[EXERCISE] Could you set down every entry exactly as it appears?

Saved entries
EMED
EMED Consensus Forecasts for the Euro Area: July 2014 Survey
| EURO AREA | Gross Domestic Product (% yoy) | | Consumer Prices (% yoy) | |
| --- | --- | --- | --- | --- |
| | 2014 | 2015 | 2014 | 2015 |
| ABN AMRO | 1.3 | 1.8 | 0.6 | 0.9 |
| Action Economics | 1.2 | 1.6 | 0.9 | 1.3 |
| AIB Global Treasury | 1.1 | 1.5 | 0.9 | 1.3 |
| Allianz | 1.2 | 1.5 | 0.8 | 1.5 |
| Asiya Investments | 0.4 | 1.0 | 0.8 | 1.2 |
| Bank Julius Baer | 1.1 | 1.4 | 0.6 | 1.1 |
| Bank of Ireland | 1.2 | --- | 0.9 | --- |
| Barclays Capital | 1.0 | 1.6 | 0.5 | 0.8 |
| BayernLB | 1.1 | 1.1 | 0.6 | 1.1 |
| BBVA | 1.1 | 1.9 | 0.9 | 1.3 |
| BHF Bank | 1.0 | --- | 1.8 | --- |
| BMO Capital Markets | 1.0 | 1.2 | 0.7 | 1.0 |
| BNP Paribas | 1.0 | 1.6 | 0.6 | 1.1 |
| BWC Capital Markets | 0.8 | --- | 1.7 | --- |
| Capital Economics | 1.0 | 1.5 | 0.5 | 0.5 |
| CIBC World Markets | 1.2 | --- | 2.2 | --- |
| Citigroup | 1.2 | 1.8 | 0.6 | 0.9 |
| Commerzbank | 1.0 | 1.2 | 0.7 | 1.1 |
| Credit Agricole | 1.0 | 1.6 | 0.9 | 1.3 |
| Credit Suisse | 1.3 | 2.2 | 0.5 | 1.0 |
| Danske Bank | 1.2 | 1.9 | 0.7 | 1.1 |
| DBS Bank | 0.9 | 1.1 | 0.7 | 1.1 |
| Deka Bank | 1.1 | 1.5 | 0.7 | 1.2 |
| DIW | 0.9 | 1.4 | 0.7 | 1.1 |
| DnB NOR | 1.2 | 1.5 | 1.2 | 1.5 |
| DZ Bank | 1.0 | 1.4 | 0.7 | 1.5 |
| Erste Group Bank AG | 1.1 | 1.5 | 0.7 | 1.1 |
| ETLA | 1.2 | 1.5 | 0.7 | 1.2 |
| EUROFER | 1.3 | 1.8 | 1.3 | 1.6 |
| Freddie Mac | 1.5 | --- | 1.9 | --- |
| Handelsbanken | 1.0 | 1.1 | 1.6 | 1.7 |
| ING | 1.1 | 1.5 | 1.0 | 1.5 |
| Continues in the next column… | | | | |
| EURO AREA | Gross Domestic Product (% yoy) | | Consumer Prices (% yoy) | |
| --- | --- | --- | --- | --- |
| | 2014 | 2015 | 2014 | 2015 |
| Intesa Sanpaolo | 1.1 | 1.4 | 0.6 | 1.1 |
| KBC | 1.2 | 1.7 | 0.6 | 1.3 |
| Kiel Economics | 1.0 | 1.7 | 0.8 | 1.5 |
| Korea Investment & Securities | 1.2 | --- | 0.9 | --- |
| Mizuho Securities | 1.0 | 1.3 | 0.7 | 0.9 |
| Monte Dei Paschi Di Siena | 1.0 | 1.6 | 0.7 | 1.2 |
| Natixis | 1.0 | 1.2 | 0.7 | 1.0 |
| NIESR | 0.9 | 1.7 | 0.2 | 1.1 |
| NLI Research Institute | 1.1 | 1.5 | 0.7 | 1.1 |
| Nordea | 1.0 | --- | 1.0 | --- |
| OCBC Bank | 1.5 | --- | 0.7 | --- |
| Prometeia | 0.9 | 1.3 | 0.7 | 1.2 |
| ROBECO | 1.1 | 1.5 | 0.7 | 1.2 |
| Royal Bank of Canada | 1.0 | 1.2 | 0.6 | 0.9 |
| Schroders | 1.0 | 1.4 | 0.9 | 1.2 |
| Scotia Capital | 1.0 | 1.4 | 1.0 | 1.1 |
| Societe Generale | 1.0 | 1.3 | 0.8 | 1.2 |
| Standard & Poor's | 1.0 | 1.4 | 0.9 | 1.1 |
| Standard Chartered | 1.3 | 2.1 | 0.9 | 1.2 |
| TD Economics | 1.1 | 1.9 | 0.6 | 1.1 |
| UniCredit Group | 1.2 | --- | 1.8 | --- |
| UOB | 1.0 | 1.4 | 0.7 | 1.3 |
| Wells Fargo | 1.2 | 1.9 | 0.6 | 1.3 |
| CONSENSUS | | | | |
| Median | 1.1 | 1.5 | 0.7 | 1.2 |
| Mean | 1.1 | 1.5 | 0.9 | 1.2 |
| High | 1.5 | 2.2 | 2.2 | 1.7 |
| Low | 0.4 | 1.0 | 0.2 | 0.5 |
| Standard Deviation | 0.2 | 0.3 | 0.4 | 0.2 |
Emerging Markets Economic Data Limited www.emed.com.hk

[RESULT OF THE TASK]
EMED
EMED Consensus Forecasts for the Euro Area: July 2014 Survey
| EURO AREA | Gross Domestic Product (% yoy) | | Consumer Prices (% yoy) | |
| --- | --- | --- | --- | --- |
| | 2014 | 2015 | 2014 | 2015 |
| ABN AMRO | 1.3 | 1.8 | 0.6 | 0.9 |
| Action Economics | 1.2 | 1.6 | 0.9 | 1.3 |
| AIB Global Treasury | 1.1 | 1.5 | 0.9 | 1.3 |
| Allianz | 1.2 | 1.5 | 0.8 | 1.5 |
| Asiya Investments | 0.4 | 1.0 | 0.8 | 1.2 |
| Bank Julius Baer | 1.1 | 1.4 | 0.6 | 1.1 |
| Bank of Ireland | 1.2 | --- | 0.9 | --- |
| Barclays Capital | 1.0 | 1.6 | 0.5 | 0.8 |
| BayernLB | 1.1 | 1.1 | 0.6 | 1.1 |
| BBVA | 1.1 | 1.9 | 0.9 | 1.3 |
| BHF Bank | 1.0 | --- | 1.8 | --- |
| BMO Capital Markets | 1.0 | 1.2 | 0.7 | 1.0 |
| BNP Paribas | 1.0 | 1.6 | 0.6 | 1.1 |
| BWC Capital Markets | 0.8 | --- | 1.7 | --- |
| Capital Economics | 1.0 | 1.5 | 0.5 | 0.5 |
| CIBC World Markets | 1.2 | --- | 2.2 | --- |
| Citigroup | 1.2 | 1.8 | 0.6 | 0.9 |
| Commerzbank | 1.0 | 1.2 | 0.7 | 1.1 |
| Credit Agricole | 1.0 | 1.6 | 0.9 | 1.3 |
| Credit Suisse | 1.3 | 2.2 | 0.5 | 1.0 |
| Danske Bank | 1.2 | 1.9 | 0.7 | 1.1 |
| DBS Bank | 0.9 | 1.1 | 0.7 | 1.1 |
| Deka Bank | 1.1 | 1.5 | 0.7 | 1.2 |
| DIW | 0.9 | 1.4 | 0.7 | 1.1 |
| DnB NOR | 1.2 | 1.5 | 1.2 | 1.5 |
| DZ Bank | 1.0 | 1.4 | 0.7 | 1.5 |
| Erste Group Bank AG | 1.1 | 1.5 | 0.7 | 1.1 |
| ETLA | 1.2 | 1.5 | 0.7 | 1.2 |
| EUROFER | 1.3 | 1.8 | 1.3 | 1.6 |
| Freddie Mac | 1.5 | --- | 1.9 | --- |
| Handelsbanken | 1.0 | 1.1 | 1.6 | 1.7 |
| ING | 1.1 | 1.5 | 1.0 | 1.5 |
| Continues in the next column… | | | | |
| EURO AREA | Gross Domestic Product (% yoy) | | Consumer Prices (% yoy) | |
| --- | --- | --- | --- | --- |
| | 2014 | 2015 | 2014 | 2015 |
| Intesa Sanpaolo | 1.1 | 1.4 | 0.6 | 1.1 |
| KBC | 1.2 | 1.7 | 0.6 | 1.3 |
| Kiel Economics | 1.0 | 1.7 | 0.8 | 1.5 |
| Korea Investment & Securities | 1.2 | --- | 0.9 | --- |
| Mizuho Securities | 1.0 | 1.3 | 0.7 | 0.9 |
| Monte Dei Paschi Di Siena | 1.0 | 1.6 | 0.7 | 1.2 |
| Natixis | 1.0 | 1.2 | 0.7 | 1.0 |
| NIESR | 0.9 | 1.7 | 0.2 | 1.1 |
| NLI Research Institute | 1.1 | 1.5 | 0.7 | 1.1 |
| Nordea | 1.0 | --- | 1.0 | --- |
| OCBC Bank | 1.5 | --- | 0.7 | --- |
| Prometeia | 0.9 | 1.3 | 0.7 | 1.2 |
| ROBECO | 1.1 | 1.5 | 0.7 | 1.2 |
| Royal Bank of Canada | 1.0 | 1.2 | 0.6 | 0.9 |
| Schroders | 1.0 | 1.4 | 0.9 | 1.2 |
| Scotia Capital | 1.0 | 1.4 | 1.0 | 1.1 |
| Societe Generale | 1.0 | 1.3 | 0.8 | 1.2 |
| Standard & Poor's | 1.0 | 1.4 | 0.9 | 1.1 |
| Standard Chartered | 1.3 | 2.1 | 0.9 | 1.2 |
| TD Economics | 1.1 | 1.9 | 0.6 | 1.1 |
| UniCredit Group | 1.2 | --- | 1.8 | --- |
| UOB | 1.0 | 1.4 | 0.7 | 1.3 |
| Wells Fargo | 1.2 | 1.9 | 0.6 | 1.3 |
| CONSENSUS | | | | |
| Median | 1.1 | 1.5 | 0.7 | 1.2 |
| Mean | 1.1 | 1.5 | 0.9 | 1.2 |
| High | 1.5 | 2.2 | 2.2 | 1.7 |
| Low | 0.4 | 1.0 | 0.2 | 0.5 |
| Standard Deviation | 0.2 | 0.3 | 0.4 | 0.2 |
Emerging Markets Economic Data Limited www.emed.com.hk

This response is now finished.